Será o ecumenismo possível? Será possível fazer uma ponte entre as duas tradições? Há hoje muitas pessoas a tentar fazer isso e o European Journal of Philosophy foi criado com esse objectivo. Eu não acredito nisso. É como tentar conciliar a astrologia com a astronomia; a única coisa que se consegue com isso é acabar com a astrologia, ou passar a fazer astronomia mal. Não conheço ninguém que seja competente em filosofia analítica e que ao mesmo tempo ache algum interesse em Umberto Eco ou Deleuze ou Derrida ou Heidegger. Mas conheço muitas pessoas sem formação analítica que têm um certo interesse por Nagel ou Putnam ou Dennett. Simplesmente, não têm a formação adequada para compreender as ideias subtis destes filósofos — a compreensão que têm deles é sempre deficiente.

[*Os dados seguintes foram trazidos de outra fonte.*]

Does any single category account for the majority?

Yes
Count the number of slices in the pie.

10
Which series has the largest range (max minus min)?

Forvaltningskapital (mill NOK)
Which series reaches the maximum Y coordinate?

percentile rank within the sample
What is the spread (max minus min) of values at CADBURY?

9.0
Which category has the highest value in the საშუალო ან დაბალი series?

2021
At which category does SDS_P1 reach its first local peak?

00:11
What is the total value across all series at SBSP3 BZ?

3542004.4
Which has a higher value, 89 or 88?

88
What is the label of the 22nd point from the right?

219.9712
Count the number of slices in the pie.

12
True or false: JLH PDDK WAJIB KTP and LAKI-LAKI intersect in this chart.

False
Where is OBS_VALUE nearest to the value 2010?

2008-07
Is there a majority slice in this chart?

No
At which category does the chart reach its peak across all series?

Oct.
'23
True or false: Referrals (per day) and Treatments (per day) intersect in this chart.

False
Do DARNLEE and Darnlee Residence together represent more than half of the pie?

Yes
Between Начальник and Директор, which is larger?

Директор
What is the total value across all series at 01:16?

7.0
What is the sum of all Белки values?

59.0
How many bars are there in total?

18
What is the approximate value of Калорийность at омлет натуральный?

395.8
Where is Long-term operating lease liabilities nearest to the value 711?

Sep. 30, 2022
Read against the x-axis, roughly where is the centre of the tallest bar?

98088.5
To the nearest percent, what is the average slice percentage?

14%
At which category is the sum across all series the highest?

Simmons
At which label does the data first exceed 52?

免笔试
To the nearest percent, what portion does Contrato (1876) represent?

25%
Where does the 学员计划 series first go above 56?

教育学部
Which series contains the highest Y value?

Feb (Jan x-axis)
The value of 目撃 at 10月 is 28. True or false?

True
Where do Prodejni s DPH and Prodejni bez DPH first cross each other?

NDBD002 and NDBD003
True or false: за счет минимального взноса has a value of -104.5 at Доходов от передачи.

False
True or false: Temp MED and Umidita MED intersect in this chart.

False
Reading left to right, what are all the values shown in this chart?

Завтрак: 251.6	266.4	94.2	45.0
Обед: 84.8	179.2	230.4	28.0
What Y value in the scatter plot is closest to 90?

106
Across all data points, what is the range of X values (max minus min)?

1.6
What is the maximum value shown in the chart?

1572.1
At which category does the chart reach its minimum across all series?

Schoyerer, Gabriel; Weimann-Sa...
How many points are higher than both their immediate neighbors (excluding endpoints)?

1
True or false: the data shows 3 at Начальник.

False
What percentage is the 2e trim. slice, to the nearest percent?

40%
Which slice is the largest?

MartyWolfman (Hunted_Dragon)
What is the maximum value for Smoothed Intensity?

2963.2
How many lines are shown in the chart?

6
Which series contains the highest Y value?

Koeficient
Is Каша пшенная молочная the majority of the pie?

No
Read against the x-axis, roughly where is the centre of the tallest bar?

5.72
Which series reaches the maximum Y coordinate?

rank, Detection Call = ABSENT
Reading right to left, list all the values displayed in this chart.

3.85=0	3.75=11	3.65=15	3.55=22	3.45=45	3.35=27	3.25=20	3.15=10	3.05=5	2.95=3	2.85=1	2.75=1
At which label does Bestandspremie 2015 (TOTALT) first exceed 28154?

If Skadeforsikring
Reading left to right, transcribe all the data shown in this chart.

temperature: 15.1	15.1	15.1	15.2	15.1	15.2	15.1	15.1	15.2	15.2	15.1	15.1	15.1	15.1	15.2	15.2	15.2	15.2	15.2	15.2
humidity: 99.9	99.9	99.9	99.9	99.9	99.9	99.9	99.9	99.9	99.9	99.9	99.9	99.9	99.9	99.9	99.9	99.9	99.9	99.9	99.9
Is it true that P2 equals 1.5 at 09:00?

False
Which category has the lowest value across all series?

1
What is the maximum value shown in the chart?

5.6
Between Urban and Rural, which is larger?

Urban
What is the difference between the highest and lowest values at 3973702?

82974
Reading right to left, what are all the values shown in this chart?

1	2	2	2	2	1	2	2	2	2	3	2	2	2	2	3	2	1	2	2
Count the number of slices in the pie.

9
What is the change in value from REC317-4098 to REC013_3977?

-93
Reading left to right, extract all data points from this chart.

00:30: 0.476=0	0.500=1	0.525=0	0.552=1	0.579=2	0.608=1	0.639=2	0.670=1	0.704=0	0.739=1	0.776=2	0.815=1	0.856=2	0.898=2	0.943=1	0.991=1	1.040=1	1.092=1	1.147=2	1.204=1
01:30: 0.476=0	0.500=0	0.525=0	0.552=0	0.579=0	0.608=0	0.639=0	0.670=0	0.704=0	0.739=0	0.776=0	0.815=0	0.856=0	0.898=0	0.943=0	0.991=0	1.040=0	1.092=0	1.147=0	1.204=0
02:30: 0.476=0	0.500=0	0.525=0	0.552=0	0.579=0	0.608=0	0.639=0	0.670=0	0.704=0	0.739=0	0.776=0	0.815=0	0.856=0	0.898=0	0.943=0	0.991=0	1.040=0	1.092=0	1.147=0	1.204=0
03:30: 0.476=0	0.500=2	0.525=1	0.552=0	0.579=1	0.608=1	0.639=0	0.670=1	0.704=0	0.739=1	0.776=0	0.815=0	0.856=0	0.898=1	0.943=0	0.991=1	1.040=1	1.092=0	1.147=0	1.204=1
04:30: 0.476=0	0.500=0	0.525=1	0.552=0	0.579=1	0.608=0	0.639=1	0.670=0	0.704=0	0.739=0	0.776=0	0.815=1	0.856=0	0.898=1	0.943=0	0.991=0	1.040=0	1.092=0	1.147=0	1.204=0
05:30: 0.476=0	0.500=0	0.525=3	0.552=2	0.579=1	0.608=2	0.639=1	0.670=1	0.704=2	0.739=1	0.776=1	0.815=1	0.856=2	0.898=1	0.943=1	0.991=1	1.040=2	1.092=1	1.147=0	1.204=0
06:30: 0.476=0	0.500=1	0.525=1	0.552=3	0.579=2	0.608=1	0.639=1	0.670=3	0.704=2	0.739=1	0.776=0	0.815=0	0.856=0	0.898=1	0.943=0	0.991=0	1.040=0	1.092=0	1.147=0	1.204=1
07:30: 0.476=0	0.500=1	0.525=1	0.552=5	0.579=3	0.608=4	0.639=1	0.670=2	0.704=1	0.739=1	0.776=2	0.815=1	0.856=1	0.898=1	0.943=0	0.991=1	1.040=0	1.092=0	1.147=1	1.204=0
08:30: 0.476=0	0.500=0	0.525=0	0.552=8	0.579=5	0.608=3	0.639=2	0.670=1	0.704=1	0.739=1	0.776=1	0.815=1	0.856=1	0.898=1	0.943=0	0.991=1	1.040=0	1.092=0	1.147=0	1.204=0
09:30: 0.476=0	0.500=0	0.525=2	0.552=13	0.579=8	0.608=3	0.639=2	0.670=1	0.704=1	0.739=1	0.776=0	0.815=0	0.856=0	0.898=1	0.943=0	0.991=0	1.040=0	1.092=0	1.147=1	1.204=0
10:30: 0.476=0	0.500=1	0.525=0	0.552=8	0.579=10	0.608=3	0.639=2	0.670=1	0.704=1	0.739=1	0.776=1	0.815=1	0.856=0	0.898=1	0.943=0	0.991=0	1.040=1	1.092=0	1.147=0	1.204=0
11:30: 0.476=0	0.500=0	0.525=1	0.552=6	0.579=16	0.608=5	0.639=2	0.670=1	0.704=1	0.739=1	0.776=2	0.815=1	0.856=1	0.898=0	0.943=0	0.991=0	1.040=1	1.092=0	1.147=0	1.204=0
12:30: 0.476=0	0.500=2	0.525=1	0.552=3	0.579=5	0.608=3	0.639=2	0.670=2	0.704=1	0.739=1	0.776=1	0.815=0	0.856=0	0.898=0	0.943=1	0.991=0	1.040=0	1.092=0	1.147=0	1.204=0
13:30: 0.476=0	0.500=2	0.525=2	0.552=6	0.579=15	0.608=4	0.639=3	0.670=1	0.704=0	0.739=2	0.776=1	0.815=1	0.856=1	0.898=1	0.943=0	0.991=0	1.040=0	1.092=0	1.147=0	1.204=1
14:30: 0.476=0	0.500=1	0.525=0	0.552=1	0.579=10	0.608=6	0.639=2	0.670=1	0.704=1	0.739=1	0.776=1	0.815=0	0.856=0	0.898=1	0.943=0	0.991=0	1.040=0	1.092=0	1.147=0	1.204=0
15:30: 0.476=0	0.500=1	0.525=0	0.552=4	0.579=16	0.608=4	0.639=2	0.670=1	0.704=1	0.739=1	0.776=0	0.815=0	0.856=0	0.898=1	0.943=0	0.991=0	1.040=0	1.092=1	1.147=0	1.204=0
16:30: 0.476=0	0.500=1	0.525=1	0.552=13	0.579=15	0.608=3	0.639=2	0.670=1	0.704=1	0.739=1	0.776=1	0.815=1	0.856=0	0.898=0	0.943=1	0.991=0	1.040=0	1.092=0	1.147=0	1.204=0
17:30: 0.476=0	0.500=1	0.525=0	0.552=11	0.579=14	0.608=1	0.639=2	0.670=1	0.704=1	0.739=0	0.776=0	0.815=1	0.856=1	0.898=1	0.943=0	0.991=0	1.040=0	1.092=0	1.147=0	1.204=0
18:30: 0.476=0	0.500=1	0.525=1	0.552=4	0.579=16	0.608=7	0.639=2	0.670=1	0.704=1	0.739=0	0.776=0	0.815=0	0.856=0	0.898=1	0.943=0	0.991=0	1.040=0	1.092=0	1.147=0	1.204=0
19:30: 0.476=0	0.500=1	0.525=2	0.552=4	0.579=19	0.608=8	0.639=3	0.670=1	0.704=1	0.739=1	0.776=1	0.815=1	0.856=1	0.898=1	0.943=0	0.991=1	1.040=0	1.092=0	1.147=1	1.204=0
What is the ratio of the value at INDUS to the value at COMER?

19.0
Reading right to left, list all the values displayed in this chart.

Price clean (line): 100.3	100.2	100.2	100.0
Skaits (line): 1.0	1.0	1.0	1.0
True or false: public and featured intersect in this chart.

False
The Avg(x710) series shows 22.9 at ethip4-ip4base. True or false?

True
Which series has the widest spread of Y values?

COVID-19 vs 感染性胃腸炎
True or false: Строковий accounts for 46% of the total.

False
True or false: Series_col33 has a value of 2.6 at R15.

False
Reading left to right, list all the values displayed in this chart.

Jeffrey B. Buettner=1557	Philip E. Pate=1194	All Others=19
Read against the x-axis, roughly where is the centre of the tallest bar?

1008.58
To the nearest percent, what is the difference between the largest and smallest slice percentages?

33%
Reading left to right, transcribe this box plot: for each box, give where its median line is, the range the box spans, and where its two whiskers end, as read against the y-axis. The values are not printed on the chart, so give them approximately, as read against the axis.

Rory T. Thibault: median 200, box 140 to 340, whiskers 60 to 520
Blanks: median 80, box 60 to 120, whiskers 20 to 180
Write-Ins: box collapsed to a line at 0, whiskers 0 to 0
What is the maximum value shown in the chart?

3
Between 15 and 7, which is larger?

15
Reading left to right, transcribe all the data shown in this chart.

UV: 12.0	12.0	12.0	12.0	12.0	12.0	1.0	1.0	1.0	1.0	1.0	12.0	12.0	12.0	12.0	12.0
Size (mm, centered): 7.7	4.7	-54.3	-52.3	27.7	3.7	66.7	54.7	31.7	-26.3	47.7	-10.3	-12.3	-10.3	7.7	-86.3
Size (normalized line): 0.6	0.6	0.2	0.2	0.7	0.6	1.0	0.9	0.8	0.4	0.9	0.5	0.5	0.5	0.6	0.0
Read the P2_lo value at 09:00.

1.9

Uma vez estava em conversa com um colega meu, professor do secundário e autor de manuais de filosofia. Por um motivo qualquer, ele começou a falar de Kripke. Sendo um filósofo cujo trabalho conheço relativamente bem, fiquei interessado. Mas o que o meu colega dizia era tão estranho que fiquei convencido que ele estava a falar de outro filósofo com um nome parecido. Perguntei-lhe se estava a falar de Saul Kripke, o autor de Naming and Necessity, que introduziu a noção de necessidade a posteriori e de designação rígida. Ele disse-me que sim, que era dele. E eu calei-me, educadamente. Não quis estragar o feliz ambiente do lanche dizendo que as tontices turvas que ele estava a dizer não correspondiam nem de perto às ideias de Kripke. Quando uma pessoa não tem formação analítica não percebe pura e simplesmente a diferença entre uma ideia subtil razoável e uma ideia tonta formulada mais ou menos com as mesmas palavras.

Eu não duvido que dentro de alguns anos os grandes filósofos analíticos clássicos, até agora ignorados, irão começar a ser estudados nas faculdades. Já em 1992 eu tinha previsto isso e agora parece que isso está a começar a acontecer. Simplesmente, o que as pessoas sem formação adequada vão fazer com Russell e Frege e Carnap e Searle e Dennett é o mesmo que têm feito com Kant e Descartes e São Tomás: repetir mais ou menos sem compreender. Resta o consolo de saber que alguns estudantes, ao ler directamente os artigos e livros desses grandes filósofos, vão perceber a diferença entre estes grandes filósofos, ainda que muito mal estudados, e as outras tolices. Como hoje qualquer estudante inteligente percebe a diferença entre Popper e Bachelard. Ou entre a introdução à filosofia que agora se publica de Blackburn, e os manuais do secundário que todos nós fomos obrigados a decorar para vomitar acriticamente nos exames e testes.